Belediye Başkanı Sayın Osman Özçelik'in rutinleri kırmak adına büyük bir çaba içinde olduğu, şehrimizi spor, sanat ve diğer değerlerle ön plana çıkarmak için emek verdiği su götürmez bir gerçek. Ancak, ülke ekonomisinde yaşanan durgunluk hem yerel hem de genel iktidar temsilcilerinin elini kolunu bağlıyor. Bu krizin etkileri, yerelde ve genelde yatırımların yavaşlamasına veya durmasına neden oluyor. Elbette, en büyük dileğimiz bu krizin bir an evvel sona ermesi.
Yine de temel hizmetlerde aksama olmamalı, vatandaşın günlük hayatı sekteye uğramamalıdır.
Mal Müdürlüğü Krizi ve Başkan Tavlı'nın Başarısı
Bu hafta, AK Parti İlçe Başkanı Mehmet Şarani Tavlı belki de en zor sınavını verdi. Mal Müdürlüğü'nün Alanya'dan alınması kararı, şehirde büyük bir krize neden oldu. İl olmayı beklerken, elimizdekini kaybetme riski Alanya'nın tüm dinamiklerini ayağa kaldırdı ve haklı bir tepki doğurdu. Bu durum, kabul edilebilir değildi.
İşte tam da bu noktada Başkan Tavlı devreye girdi ve müjdeli haberi verdi: Karardan geri dönülmüştü!
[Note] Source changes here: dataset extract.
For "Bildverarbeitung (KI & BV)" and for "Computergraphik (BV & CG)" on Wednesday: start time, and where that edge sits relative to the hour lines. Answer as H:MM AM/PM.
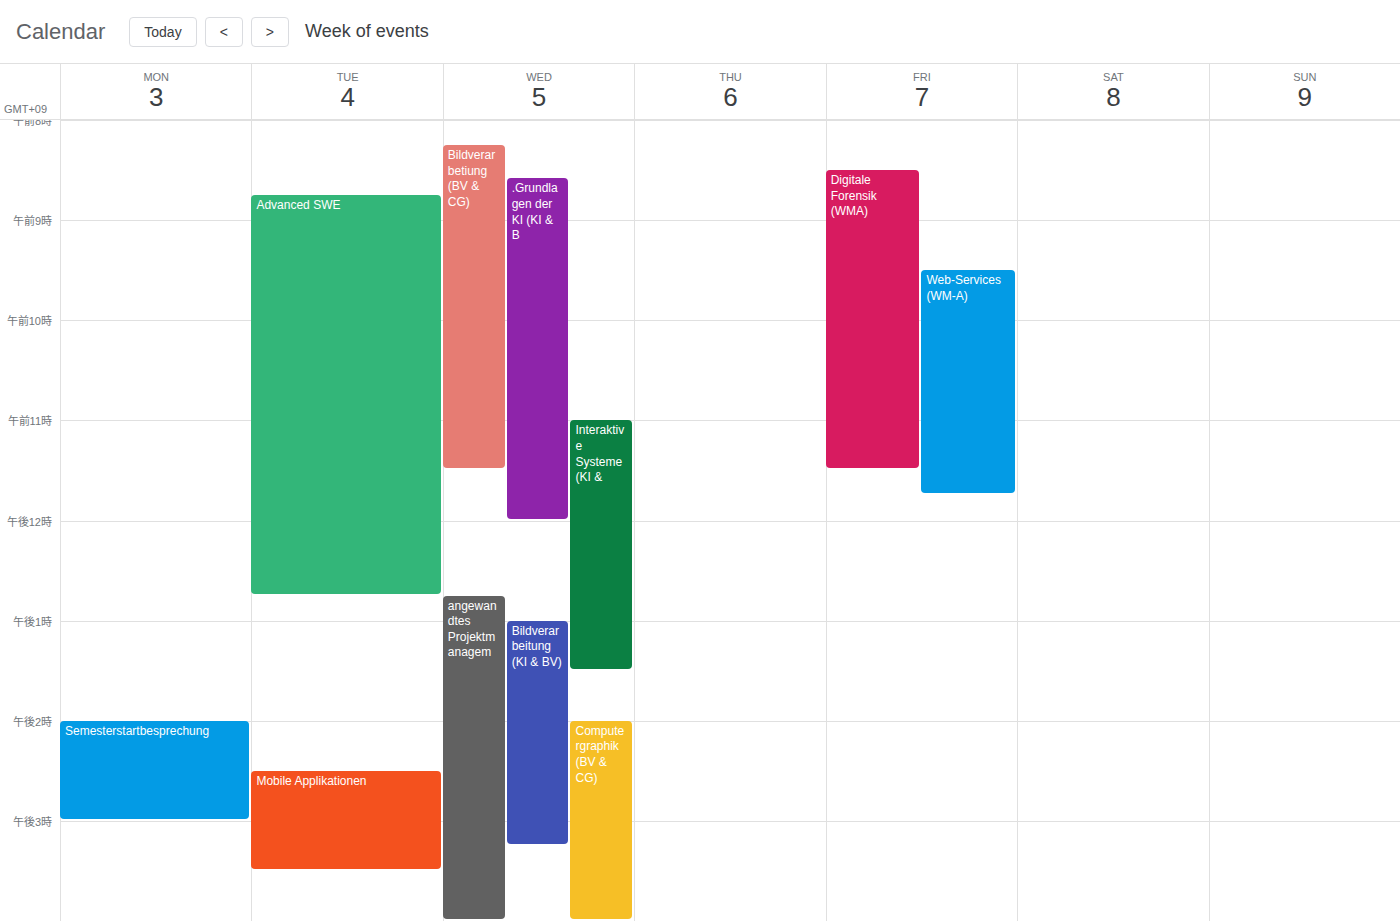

Bu olay, "Uzayan kol bizden olsun" sözünün ne kadar önemli olduğunu bir kez daha kanıtladı. Elbette, Antalya Milletvekili Sayın Mevlüt Çavuşoğlu'nun bu süreçteki katkılarını da unutmamız mümkün değil. Kendisine teşekkürü borç biliriz. Bu tip kararları tersine çevirmek hiç de kolay değildir.
Başkan Tavlı, bu zorlu sınavı büyük bir başarıyla geçti ve Alanya ile Ankara arasında boş yere mekik dokumadığını tüm şehre göstermiş oldu. Bu, Alanya'nın menfaatleri söz konusu olduğunda siyasi farklılıkların bir kenara bırakıldığının ve birlik olunduğunun en somut göstergesidir.
Alanya'ya sahip çıkmak, sadece siyasetçilerin değil, her bir Alanya sevdalısının görevidir. Şehrimizin geleceği için bu birlik ve beraberlik ruhunu korumak, en büyük dileğimizdir.